[GIVEN INFORMATION — start]

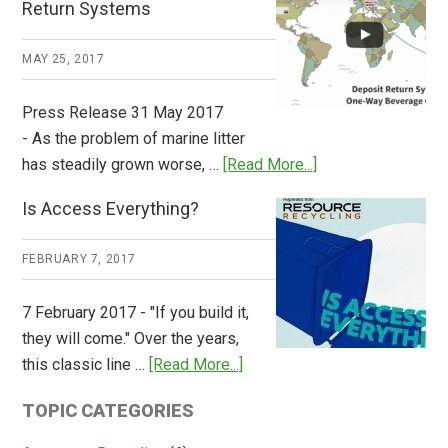
Return Systems
it
Works
MAY 25, 2017
Press Release 31 May 2017
- As the problem of marine litter
about
has steadily grown worse, …
[Read More...]
CM
Is Access Everything?
Consulting
Releases
FEBRUARY 7, 2017
Global
Overview
7 February 2017 - "If you build it,
of
they will come." Over the years,
Deposit
about
this classic line …
[Read More...]
Return
Is
Systems
TOPIC CATEGORIES
Access
Everything?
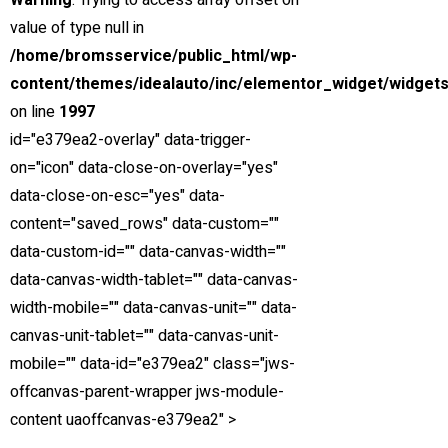
Warning
: Trying to access array offset on
Special
value of type null in
View compare
Add to compare
View Gallery
/home/bromsservice/public_html/wp-
$85,000
content/themes/idealauto/inc/elementor_widget/widgets
MSRP: $89,000
on line
1997
2021 Mercedes-Benz S-Class
id="e379ea2-overlay" data-trigger-
Miami Street, Hawthorn ...
on="icon" data-close-on-overlay="yes"
data-close-on-esc="yes" data-
Petrol
content="saved_rows" data-custom=""
0
data-custom-id="" data-canvas-width=""
3.0 cc
data-canvas-width-tablet="" data-canvas-
Sedan
width-mobile="" data-canvas-unit="" data-
26 mars, 2021
canvas-unit-tablet="" data-canvas-unit-
mobile="" data-id="e379ea2" class="jws-
1
offcanvas-parent-wrapper jws-module-
2
content uaoffcanvas-e379ea2" >
3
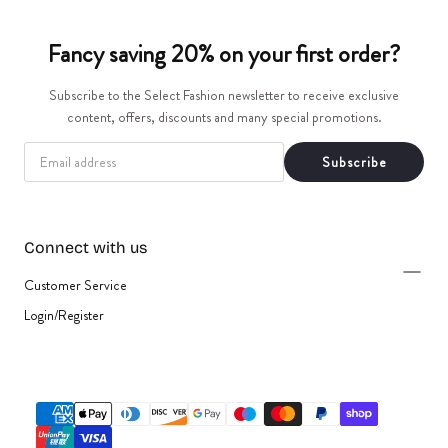
t
Fancy saving 20% on your first order?
i
Subscribe to the Select Fashion newsletter to receive exclusive
o
content, offers, discounts and many special promotions.
n
EMAIL
Subscribe
:
Connect with us
Customer Service
Login/Register
{"title"=>"Payment
methods"}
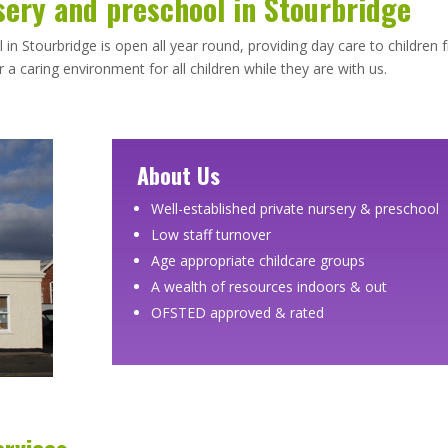
sery and preschool in Stourbridge
n Stourbridge is open all year round, providing day care to children
a caring environment for all children while they are with us.
About Us
Well-established private nursery & preschool
Low staff turnover
Age appropriate childcare groups
A wealth of resources indoors & out
OFSTED approved & rated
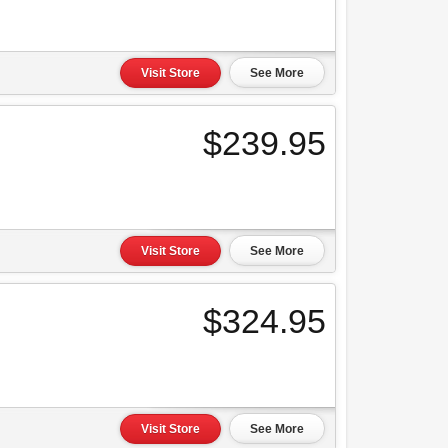
Visit Store
See More
$239.95
Visit Store
See More
$324.95
Visit Store
See More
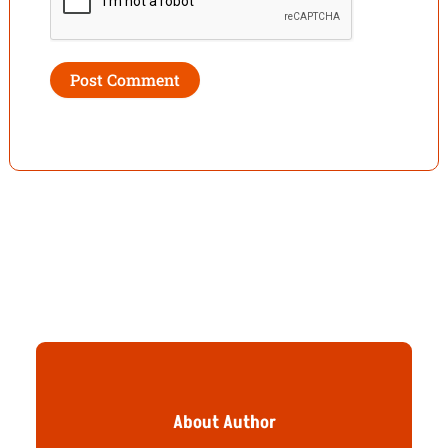
About Author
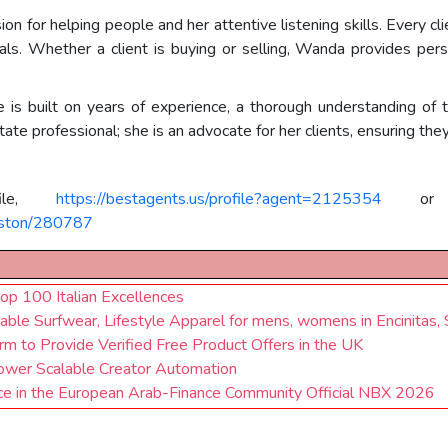
 for helping people and her attentive listening skills. Every client
als. Whether a client is buying or selling, Wanda provides pers
e is built on years of experience, a thorough understanding of t
tate professional; she is an advocate for her clients, ensuring the
file,
https://bestagents.us/profile?agent=2125354
or t
ngston/280787
op 100 Italian Excellences
nable Surfwear, Lifestyle Apparel for mens, womens in Encinitas,
m to Provide Verified Free Product Offers in the UK
Power Scalable Creator Automation
e in the European Arab-Finance Community Official NBX 2026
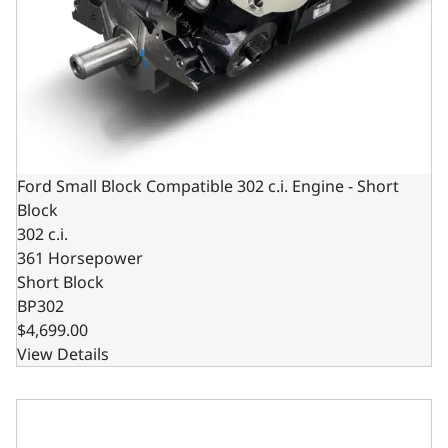
Ford Small Block Compatible 302 c.i. Engine - Short
Block
302 c.i.
361 Horsepower
Short Block
BP302
$4,699.00
View Details
Ford Small Block Compatible 302 C.I. Long Block - Front S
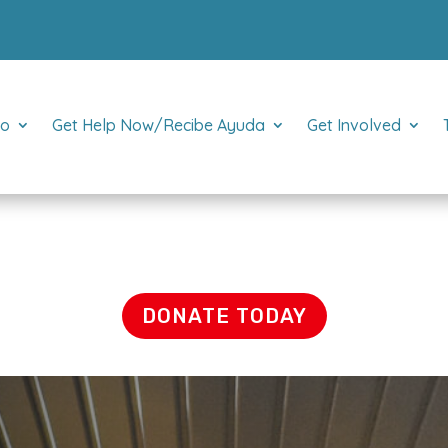
Do
Get Help Now/Recibe Ayuda
Get Involved
DONATE TODAY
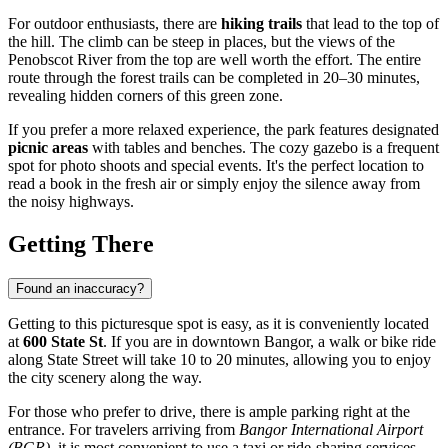
For outdoor enthusiasts, there are
hiking trails
that lead to the top of
the hill. The climb can be steep in places, but the views of the
Penobscot River from the top are well worth the effort. The entire
route through the forest trails can be completed in 20–30 minutes,
revealing hidden corners of this green zone.
If you prefer a more relaxed experience, the park features designated
picnic areas
with tables and benches. The cozy gazebo is a frequent
spot for photo shoots and special events. It's the perfect location to
read a book in the fresh air or simply enjoy the silence away from
the noisy highways.
Getting There
Found an inaccuracy?
Getting to this picturesque spot is easy, as it is conveniently located
at
600 State St
. If you are in downtown
Bangor
, a walk or bike ride
along State Street will take 10 to 20 minutes, allowing you to enjoy
the city scenery along the way.
For those who prefer to drive, there is ample parking right at the
entrance. For travelers arriving from
Bangor International Airport
(BGR)
, it is most convenient to use a taxi or ride-sharing services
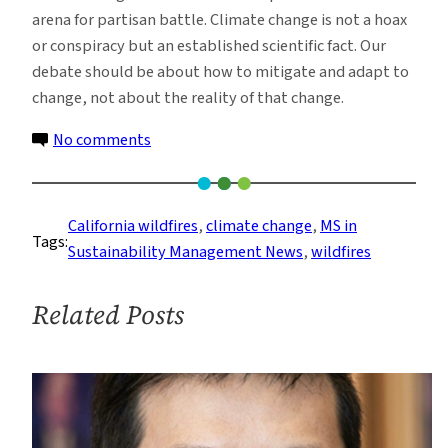
arena for partisan battle. Climate change is not a hoax
or conspiracy but an established scientific fact. Our
debate should be about how to mitigate and adapt to
change, not about the reality of that change.
on
No comments
Trump’s
Continued
Climate
California wildfires
, 
climate change
, 
MS in
Tags:
Denial
Sustainability Management News
, 
wildfires
and
the
Related Posts
Fires
of
California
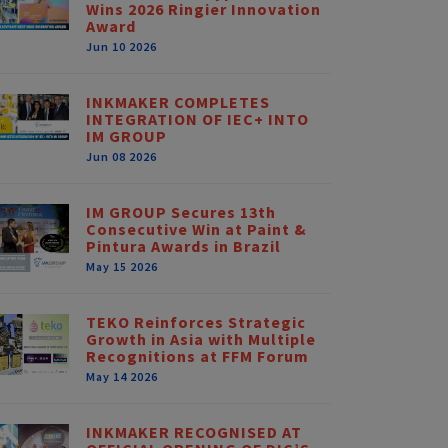
Wins 2026 Ringier Innovation
Award
Jun 10 2026
INKMAKER COMPLETES
INTEGRATION OF IEC+ INTO
IM GROUP
Jun 08 2026
IM GROUP Secures 13th
Consecutive Win at Paint &
Pintura Awards in Brazil
May 15 2026
TEKO Reinforces Strategic
Growth in Asia with Multiple
Recognitions at FFM Forum
May 14 2026
INKMAKER RECOGNISED AT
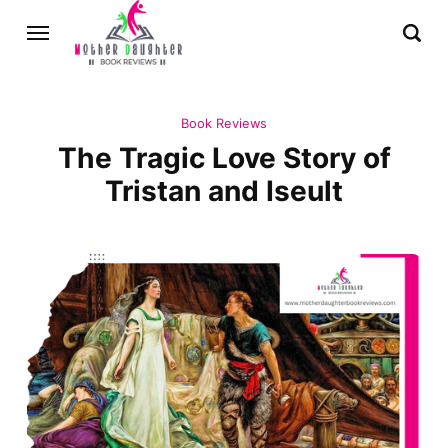
Book Reviews
The Tragic Love Story of
Tristan and Iseult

[GIVEN INFORMATION — finish]

» **WHAT THE TASK REQUIRES**
Write out exactly, please, the lines that start at the one containing "INKMAKER COMPLETES" and run through the final line of the entries, both included, leaving pictures out.

» **PROBLEM SOLUTION**
INKMAKER COMPLETES
INTEGRATION OF IEC+ INTO
IM GROUP
Jun 08 2026
IM GROUP Secures 13th
Consecutive Win at Paint &
Pintura Awards in Brazil
May 15 2026
TEKO Reinforces Strategic
Growth in Asia with Multiple
Recognitions at FFM Forum
May 14 2026
INKMAKER RECOGNISED AT
Book Reviews
The Tragic Love Story of
Tristan and Iseult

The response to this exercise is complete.